When astronomers once came to recognise the fact that certain stars were in motion it naturally followed that there was a desire to ascertain whether any particular consequences, and if so what consequences, were involved in the discovery. Sir W. Herschel in 1783 began by trying to classify the proper motions of the stars, so far as known to him at that epoch. Having done this and finding evident signs that they converged towards a point in the Constellation Hercules, he was led to conclude that the Solar System as a whole was moving towards a point in the Celestial Sphere not far from the star X Herculis. The principle involved has been thus defined by Professor Young : " On the whole, the stars appear to drift bodily in a direction opposite to the sun's real motion. Those in that quarter of the sky which we are approaching open out from each other, and those in the rear close up be-hind us. The motions of the individual stars lie in all possible directions, but when we deal with them by thou-sands, the individual is lost in the general, and the prevailing drift appears."

The effect here stated by Young may be seen, and being seen, may be easily realised, by walking through a field dotted over with units of any kind, such as sheaves of corn put up in shocks, or haycocks, or any similar aggregations of produce. As the pedestrian approaches a row of such things, the row which at a distance seemed almost continuous will be found on nearing it to have its units separated by several feet or yards of distance : as he passes forwards across the field the first and subsequent rows will gradually seem to close up behind him into a more or less compact mass.

Sir W. Herschel's endeavours to find out the "apex of the sun's way (as it is called) have been followed up by other astronomers since, and about 20 different determinations are now available.
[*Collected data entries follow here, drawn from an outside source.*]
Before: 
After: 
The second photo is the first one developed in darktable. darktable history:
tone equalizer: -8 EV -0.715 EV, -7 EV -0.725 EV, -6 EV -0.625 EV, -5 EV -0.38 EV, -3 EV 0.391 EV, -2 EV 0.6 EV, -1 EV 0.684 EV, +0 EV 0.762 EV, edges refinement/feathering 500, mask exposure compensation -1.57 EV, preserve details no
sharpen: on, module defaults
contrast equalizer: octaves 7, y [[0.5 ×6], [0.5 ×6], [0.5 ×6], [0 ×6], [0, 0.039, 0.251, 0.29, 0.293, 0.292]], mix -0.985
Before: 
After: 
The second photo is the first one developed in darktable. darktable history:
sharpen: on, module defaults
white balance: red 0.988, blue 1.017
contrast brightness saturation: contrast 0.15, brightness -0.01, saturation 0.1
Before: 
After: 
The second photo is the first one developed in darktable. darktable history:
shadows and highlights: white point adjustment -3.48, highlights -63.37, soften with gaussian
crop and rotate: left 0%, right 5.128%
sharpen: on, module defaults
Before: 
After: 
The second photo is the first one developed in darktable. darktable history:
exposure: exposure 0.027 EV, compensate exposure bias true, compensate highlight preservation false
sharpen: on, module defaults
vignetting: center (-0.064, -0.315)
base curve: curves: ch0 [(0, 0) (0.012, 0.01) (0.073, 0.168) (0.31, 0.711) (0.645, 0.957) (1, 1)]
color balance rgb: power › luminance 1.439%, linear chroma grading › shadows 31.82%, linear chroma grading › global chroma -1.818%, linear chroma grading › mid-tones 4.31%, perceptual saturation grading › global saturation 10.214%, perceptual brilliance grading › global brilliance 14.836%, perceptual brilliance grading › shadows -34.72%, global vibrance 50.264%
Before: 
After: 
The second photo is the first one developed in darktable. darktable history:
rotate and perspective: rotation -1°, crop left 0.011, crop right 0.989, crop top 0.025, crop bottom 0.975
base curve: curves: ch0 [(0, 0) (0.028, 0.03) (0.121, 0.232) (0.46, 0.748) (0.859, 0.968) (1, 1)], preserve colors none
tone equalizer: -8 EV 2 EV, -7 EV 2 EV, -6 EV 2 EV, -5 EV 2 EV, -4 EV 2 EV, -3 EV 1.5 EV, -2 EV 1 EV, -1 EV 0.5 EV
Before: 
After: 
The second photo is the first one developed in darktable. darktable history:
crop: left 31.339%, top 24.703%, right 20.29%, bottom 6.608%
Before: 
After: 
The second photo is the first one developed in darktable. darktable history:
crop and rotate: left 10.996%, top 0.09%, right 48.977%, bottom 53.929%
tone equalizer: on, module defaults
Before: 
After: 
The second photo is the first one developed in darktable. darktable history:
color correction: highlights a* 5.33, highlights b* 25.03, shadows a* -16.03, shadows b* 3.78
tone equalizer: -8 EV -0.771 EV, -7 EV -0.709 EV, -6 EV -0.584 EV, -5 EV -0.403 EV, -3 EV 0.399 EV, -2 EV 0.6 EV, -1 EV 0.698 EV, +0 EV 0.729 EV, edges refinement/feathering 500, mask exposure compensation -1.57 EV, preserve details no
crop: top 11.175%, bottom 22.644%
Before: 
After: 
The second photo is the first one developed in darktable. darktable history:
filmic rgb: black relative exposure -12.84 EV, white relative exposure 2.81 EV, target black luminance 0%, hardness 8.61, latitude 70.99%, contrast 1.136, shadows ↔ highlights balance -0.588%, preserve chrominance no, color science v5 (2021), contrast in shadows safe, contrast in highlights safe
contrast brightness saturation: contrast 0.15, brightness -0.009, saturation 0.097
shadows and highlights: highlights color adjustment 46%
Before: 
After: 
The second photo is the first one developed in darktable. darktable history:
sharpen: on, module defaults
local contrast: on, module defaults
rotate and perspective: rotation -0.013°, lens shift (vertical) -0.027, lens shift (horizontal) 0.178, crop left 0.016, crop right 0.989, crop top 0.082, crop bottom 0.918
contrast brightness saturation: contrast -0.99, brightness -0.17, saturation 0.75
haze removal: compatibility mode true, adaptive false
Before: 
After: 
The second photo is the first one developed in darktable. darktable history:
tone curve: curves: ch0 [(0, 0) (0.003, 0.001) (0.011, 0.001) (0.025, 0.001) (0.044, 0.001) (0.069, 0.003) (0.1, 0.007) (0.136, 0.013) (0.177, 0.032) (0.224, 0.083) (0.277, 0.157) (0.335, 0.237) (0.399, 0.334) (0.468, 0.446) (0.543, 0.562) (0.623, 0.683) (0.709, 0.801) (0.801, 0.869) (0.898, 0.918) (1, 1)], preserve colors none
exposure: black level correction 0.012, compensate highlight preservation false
There is a remarkable general accord between them all. Perhaps on the whole the most trustworthy because it is based upon a very ]arge number of stars is, L. Struve's. He has found the point of convergence to be situated in R. A. 18h. 13m.; and Decl. + 27°. Huggins, by spectroscopic observations of an ingenious character, has confirmed the general conclusions thus stated.

A skilful and careful German astronomer, named MadIer, at that time employed at the Observatory of Dorpat in Russia, put forth, in 1846, an idea that there exists some central point in the universe around which the sun, with its bevy of planets and comets, revolves in the course of millions of years ; and he suggested that such centre is situate in the direction of Alcyone, one of the Pleiades. It is difficult to pronounce dogmatically for or against this idea (which, by the way, was rather a revival of a theory put forth by Wright in 1750 than Mädler's own), but Grant's remarks may be considered to meet the case :

It is manifest that all such speculations are far in advance of practical astronomy, and therefore they must be regarded as premature."